Her story is echoed by Nyamburi, who was also married when she was just 14. “After FGM, you must get married as it proves that you’re a woman and you can take care of a family,” she says. “I was forced to quit school and take care of the husband that had been chosen for me,” Nyamburi adds.
Joyce and Nyamburi are from Tanzania’s Mara region, where the prevalence of FGM and child marriage is much higher than the national average - around 40% of girls undergo FGM, while the rate of child marriage is 54%. With the support of the European Commission and in partnership with the Children’s Dignity Forum, Plan International has been working to eliminate the practice in high-risk communities.
Changing mindsets as peer educators
Starting in March 2015, the project set out to empower girls and communities to say no to these harmful practices. Joyce and Nyamburi are now committed to making change as peer educators.
“I’d say that FGM is like a slow poison killer. But people now understand the effect of FGM as we go around educating them,” says Joyce. “Saving girls from FGM means saving them from child marriage and enables them to achieve their educational dreams.”

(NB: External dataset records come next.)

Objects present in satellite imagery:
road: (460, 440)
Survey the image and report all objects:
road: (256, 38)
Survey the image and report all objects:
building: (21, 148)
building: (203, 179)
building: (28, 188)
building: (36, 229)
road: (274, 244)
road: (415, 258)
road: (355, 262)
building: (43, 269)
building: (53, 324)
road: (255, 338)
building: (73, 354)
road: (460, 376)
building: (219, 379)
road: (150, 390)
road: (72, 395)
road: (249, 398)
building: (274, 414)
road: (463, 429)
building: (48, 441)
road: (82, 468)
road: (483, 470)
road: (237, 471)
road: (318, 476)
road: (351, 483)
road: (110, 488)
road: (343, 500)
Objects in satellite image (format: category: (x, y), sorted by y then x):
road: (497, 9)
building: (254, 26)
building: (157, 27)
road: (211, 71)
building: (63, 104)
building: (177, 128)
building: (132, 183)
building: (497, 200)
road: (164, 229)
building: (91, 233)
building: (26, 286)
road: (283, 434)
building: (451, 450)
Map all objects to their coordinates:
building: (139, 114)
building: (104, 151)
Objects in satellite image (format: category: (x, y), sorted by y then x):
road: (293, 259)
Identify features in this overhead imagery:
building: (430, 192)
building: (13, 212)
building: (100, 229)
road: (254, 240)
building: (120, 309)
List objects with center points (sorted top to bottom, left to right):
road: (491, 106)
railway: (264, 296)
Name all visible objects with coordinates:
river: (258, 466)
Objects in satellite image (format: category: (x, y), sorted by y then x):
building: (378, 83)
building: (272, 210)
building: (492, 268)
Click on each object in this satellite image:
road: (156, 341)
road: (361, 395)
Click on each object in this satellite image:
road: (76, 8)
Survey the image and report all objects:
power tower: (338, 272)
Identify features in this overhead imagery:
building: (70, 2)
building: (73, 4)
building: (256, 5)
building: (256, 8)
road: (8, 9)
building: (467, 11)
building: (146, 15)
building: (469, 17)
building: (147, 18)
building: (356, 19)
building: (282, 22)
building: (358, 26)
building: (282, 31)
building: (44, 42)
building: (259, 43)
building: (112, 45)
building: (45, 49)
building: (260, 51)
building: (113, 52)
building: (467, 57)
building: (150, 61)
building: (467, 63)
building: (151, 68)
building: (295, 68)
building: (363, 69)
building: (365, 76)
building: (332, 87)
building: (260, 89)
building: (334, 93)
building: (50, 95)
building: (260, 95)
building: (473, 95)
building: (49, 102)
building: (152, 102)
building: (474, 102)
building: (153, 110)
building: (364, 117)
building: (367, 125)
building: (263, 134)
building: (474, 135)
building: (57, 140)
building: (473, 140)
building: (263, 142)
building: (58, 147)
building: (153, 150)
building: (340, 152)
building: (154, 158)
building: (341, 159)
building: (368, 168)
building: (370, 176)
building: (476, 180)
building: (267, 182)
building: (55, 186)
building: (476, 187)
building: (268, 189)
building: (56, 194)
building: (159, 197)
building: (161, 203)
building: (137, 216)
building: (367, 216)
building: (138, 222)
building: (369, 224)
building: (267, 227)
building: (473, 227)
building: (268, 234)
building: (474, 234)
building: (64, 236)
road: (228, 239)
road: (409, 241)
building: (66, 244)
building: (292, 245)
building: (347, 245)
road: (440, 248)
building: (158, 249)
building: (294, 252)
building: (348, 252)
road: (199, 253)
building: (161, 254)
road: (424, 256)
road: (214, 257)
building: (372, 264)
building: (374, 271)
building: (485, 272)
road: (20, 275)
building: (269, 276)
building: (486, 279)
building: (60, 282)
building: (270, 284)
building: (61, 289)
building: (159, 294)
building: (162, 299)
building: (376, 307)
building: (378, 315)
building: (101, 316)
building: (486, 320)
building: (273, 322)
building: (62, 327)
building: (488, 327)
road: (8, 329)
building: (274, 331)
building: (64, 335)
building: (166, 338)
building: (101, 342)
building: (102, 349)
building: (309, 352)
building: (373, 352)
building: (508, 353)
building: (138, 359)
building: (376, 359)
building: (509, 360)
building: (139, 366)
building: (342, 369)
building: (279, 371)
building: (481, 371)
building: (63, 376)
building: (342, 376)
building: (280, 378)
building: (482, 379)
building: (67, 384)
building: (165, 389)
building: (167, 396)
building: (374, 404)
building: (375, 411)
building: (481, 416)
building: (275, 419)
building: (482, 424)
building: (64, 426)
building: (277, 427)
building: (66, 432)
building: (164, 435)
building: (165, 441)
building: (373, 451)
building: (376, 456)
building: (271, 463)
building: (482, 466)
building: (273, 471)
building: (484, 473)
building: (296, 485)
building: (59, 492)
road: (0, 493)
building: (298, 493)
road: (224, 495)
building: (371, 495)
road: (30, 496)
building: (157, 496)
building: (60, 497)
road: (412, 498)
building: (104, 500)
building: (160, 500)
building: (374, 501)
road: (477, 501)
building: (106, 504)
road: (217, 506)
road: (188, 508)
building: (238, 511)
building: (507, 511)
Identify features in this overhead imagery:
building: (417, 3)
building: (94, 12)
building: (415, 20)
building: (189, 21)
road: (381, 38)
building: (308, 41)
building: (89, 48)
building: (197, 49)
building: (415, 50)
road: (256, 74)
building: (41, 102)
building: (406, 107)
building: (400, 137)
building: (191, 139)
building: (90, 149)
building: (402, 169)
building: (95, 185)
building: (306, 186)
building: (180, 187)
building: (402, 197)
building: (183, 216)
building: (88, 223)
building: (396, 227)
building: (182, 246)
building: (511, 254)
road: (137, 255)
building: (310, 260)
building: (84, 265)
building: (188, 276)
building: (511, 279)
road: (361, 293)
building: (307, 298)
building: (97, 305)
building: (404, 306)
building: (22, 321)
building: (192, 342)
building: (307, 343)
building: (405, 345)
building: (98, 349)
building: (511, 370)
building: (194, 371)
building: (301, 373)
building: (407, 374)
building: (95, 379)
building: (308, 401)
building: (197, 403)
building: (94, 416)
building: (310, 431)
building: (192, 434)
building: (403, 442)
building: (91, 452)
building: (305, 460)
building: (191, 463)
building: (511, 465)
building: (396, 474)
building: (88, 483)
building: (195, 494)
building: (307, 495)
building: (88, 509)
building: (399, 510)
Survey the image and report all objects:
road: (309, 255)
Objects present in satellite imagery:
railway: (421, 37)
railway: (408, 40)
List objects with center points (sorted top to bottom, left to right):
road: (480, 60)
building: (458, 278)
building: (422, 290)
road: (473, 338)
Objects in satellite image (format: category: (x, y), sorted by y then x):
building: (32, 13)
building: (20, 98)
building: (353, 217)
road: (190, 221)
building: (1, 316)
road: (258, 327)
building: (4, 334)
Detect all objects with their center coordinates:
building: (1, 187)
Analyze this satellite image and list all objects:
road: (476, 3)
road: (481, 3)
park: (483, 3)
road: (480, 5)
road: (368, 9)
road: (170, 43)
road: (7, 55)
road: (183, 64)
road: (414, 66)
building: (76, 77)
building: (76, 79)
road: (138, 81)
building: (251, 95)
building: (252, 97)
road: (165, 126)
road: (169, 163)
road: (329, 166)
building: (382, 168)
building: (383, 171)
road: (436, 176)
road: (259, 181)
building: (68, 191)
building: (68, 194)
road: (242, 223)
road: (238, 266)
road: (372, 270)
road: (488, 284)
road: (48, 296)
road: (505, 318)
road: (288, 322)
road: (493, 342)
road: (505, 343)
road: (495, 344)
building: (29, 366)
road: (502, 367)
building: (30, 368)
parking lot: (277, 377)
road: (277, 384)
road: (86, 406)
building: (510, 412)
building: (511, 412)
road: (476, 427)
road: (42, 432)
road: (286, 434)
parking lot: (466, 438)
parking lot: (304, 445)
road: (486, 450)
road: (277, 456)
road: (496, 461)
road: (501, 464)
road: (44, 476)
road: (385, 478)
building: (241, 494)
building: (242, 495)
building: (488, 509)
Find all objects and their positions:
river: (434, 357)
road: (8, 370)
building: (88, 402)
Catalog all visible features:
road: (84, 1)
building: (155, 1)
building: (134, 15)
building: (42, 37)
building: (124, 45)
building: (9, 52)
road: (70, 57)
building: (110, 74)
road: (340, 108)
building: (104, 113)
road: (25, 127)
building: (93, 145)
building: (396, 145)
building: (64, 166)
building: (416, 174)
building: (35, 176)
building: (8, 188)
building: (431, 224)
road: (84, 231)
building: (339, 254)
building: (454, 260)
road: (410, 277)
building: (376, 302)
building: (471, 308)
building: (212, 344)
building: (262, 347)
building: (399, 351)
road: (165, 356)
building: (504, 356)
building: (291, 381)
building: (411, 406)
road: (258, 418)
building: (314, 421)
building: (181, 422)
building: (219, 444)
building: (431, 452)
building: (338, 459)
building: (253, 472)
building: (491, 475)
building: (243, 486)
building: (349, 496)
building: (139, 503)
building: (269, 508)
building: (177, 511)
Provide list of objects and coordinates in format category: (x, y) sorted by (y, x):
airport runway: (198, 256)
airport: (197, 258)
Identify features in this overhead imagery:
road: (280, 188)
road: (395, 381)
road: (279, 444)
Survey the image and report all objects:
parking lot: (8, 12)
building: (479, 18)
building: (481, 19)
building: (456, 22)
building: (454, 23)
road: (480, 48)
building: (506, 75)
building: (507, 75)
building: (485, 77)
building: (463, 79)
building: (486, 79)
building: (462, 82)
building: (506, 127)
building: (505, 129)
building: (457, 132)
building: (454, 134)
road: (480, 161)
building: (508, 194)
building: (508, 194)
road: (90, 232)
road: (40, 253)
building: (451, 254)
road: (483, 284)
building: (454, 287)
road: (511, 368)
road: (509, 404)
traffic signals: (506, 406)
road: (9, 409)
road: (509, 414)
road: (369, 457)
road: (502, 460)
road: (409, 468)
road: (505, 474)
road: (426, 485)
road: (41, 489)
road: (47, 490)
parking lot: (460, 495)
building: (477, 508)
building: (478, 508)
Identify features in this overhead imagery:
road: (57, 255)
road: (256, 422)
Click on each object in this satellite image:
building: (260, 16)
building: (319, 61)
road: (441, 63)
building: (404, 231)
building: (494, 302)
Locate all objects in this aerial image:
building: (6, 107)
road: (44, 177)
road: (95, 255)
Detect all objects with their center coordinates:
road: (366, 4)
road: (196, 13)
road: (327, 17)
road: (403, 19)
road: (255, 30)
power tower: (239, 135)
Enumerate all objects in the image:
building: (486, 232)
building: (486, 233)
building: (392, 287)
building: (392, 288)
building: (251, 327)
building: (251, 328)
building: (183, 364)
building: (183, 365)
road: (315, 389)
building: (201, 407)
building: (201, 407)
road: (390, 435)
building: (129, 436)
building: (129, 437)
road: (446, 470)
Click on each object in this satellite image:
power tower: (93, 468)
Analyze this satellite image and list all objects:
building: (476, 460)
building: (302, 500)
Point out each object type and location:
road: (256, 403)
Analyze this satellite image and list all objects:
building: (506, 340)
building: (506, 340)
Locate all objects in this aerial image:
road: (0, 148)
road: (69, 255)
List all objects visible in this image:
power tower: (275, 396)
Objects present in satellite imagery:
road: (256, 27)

“It is a tough job but slowly we are getting there,” adds Nyamburi.
From blades to flour: engaging local leaders
The project targeted young women and men between the ages of 10 and 24 years, as well as community leaders, religious leaders, teachers, parents and caregivers. As one respected local leader, Mwita Nyasibora, explains, there has been a shift in mindset among his community and in the region at large.
Today, instead of forcing girls to undergo genital mutilation, leaders dab flour on the girls’ faces as a symbolic transformation from childhood to adulthood.
“I am sure FGM will be abolished,” says Mr Nyasibora.
Nyamburi, too, is determined to see the end of the practice. “Frankly speaking, I don’t want my children to be cut, nor anybody else in my community,” she says.